**WHAT THE EXERCISE ASKS:** Continue the article on remote-learning sites for students in Birch Creek and Whatcom County, picking up after its final sentence.
SOURCE EXTRACT Block Start
Birch Creek has tried some education experiments itself — it’s put older students in charge of mentoring younger ones. One of its star role models is Abdul Mir, the assistant site supervisor, whose family moved to Birch Creek at a time when the complex was known for gang violence and drug deals. He’s now a senior at the University of Washington, and works part time at the center.
“These kids can see this guy who grew up in this same community, and he’s giving back to Birch Creek,” said Ken Nsimbi, the youth program coordinator for the King County Housing Authority. “I’m very proud of this team. I look at him as a friend, brother, mentor.”
If coronavirus case numbers keep falling in King County, some districts may soon bring kids back to the classroom. Still, there’s no way to know how long school will have to be taught virtually, or if a resurgence could sink reopening plans. And Dezember says many parents are leery of putting their kids back in school right now. He believes the Birch Creek learning hub should be expanded, if the money can be found to do so.
Bellingham: Students in school, teachers at home
In Whatcom County, seven school districts have come together with a coalition of child care providers to open sites where kids can go to school. They’ve leveraged resources, gotten money from philanthropies, and offered care at a greatly reduced rate at dozens of sites.
That’s resulted in an upside-down scenario in some places. For example, the YMCA is overseeing kids in classrooms at two Bellingham elementaries while the teachers are at home, delivering remote lessons.
SOURCE EXTRACT Block End
RECORD EXCERPTS Block Start
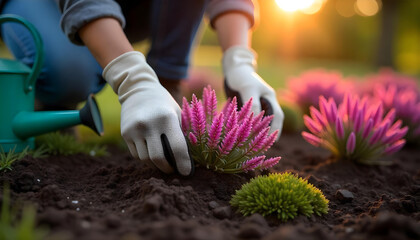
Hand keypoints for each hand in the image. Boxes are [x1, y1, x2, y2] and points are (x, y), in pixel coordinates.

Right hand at [103, 51, 192, 175]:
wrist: (138, 90)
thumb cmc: (164, 104)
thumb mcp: (177, 113)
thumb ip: (181, 133)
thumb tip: (188, 160)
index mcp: (166, 118)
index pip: (177, 147)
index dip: (183, 163)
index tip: (186, 173)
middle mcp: (148, 124)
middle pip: (158, 158)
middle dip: (168, 169)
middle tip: (174, 171)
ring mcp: (134, 129)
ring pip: (145, 159)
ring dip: (155, 164)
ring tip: (163, 162)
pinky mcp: (125, 133)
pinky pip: (136, 154)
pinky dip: (145, 157)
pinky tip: (151, 152)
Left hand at [223, 46, 283, 137]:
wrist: (232, 69)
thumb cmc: (241, 76)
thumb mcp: (247, 88)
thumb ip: (253, 104)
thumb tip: (255, 121)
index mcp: (270, 98)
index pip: (278, 116)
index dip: (276, 129)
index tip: (272, 141)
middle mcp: (264, 103)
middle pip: (270, 121)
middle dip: (267, 134)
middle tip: (263, 147)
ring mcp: (255, 105)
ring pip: (259, 122)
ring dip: (256, 132)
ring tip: (253, 145)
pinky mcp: (245, 108)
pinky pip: (248, 120)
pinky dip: (247, 128)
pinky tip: (242, 137)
RECORD EXCERPTS Block End
**EXERCISE RESPONSE:**
It may seem topsy-turvy, but this and other arrangements let parents go back to work and gives kids a dose of that social-emotional connection they crave, said Kristi Dominguez, an early learning educator for Bellingham schools.
It has also allowed Bellingham to keep some staff employed who wouldn’t otherwise have jobs. Bus drivers, food service workers and paraeducators are working in the centers.
The YMCA is long practiced at running after-school programs. But operating a learning hub during a pandemic is different — everything from temperature and health screenings to a requirement that whenever a child has a potential virus symptom, such as a headache, the child must get a coronavirus test.
When fall cold and flu season hits in about three weeks, “it’s going to be a hot mess,” said Sharon Millican, the after-school and camp program director for the Whatcom Family YMCA. The pandemic “is challenging everything we’ve ever known.”
Opportunities and concerns about private-only pandemic pods
As a researcher focused on education reform, CRPE’s Lake is watching the learning hub and pandemic pod experiments closely for lessons about how education could change after the virus fades.
“Better than nothing is something,” Lake said. “But some of these experiments are aiming much higher” — offering tutoring help, for example, to kids who weren’t being reached by that kind of aid. In a CRPE blog post, colleague Travis Pillow wrote that “with some additional creativity and investment, pods or hubs could serve not just as ad hoc child care, but as the backbone for a new structure in public education.”
Lake agrees. “Some of these parent advocacy groups say normal wasn’t working for our kids, so let’s reinvent normal,” she said.
Could that threaten public school funding? Johann Neem, professor of history at Western Washington University and the author of a book about the nation’s public school system, said it’s something to worry about.
He thinks learning hubs are a long-term challenge to the democracy-building value of a public school. They may also hamper the country’s efforts, however incomplete, to integrate schools across racial and economic lines.
Public education has caused society at large to make a collective investment on other people’s children, Neem said. If that system erodes, so too could the essential financial support that schools rely on.